_Supplied records_
---------------

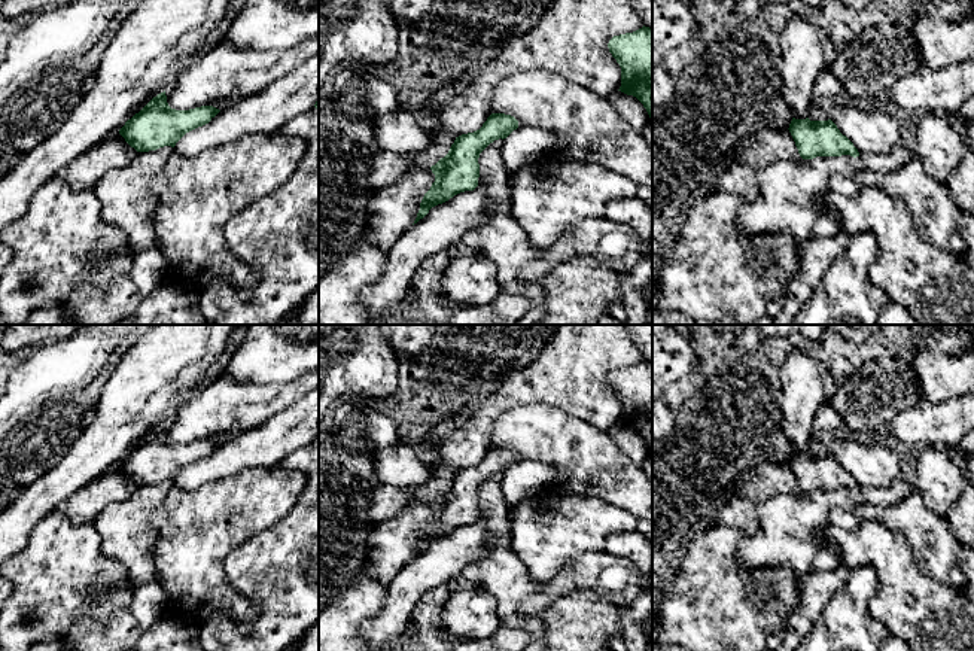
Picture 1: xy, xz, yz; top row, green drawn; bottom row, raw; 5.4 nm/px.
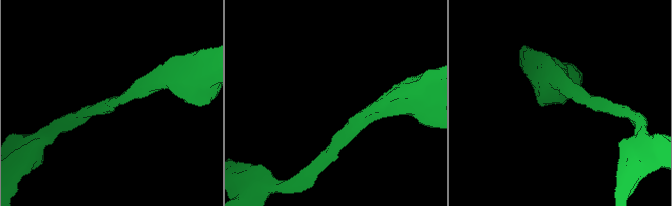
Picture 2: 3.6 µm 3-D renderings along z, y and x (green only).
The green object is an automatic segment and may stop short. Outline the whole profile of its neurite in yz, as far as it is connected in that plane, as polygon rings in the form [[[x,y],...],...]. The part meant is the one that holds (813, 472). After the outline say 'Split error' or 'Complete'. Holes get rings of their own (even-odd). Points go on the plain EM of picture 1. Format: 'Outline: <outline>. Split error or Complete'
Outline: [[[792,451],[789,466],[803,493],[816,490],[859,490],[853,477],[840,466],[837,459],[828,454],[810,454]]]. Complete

---------------

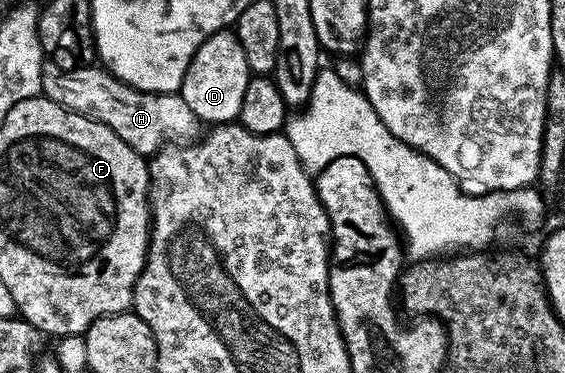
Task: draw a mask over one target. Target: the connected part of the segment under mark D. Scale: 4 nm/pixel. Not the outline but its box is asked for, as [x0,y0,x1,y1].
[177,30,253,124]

---------------

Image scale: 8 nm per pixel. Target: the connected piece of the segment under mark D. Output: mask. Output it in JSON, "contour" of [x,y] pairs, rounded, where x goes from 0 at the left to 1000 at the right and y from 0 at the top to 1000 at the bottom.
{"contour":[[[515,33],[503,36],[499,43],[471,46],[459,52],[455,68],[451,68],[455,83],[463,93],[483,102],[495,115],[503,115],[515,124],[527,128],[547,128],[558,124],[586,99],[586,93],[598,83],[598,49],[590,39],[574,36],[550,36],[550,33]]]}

---------------

_Exercise details_
When you reach the line with "Picture 1: xy, xz, yz;" in the records above, begin repeating the lines exactly, and stop after the line with "Picture 2: 3.6". Skip all pictures.

_Output_
Picture 1: xy, xz, yz; top row, green drawn; bottom row, raw; 5.4 nm/px.
Picture 2: 3.6 µm 3-D renderings along z, y and x (green only).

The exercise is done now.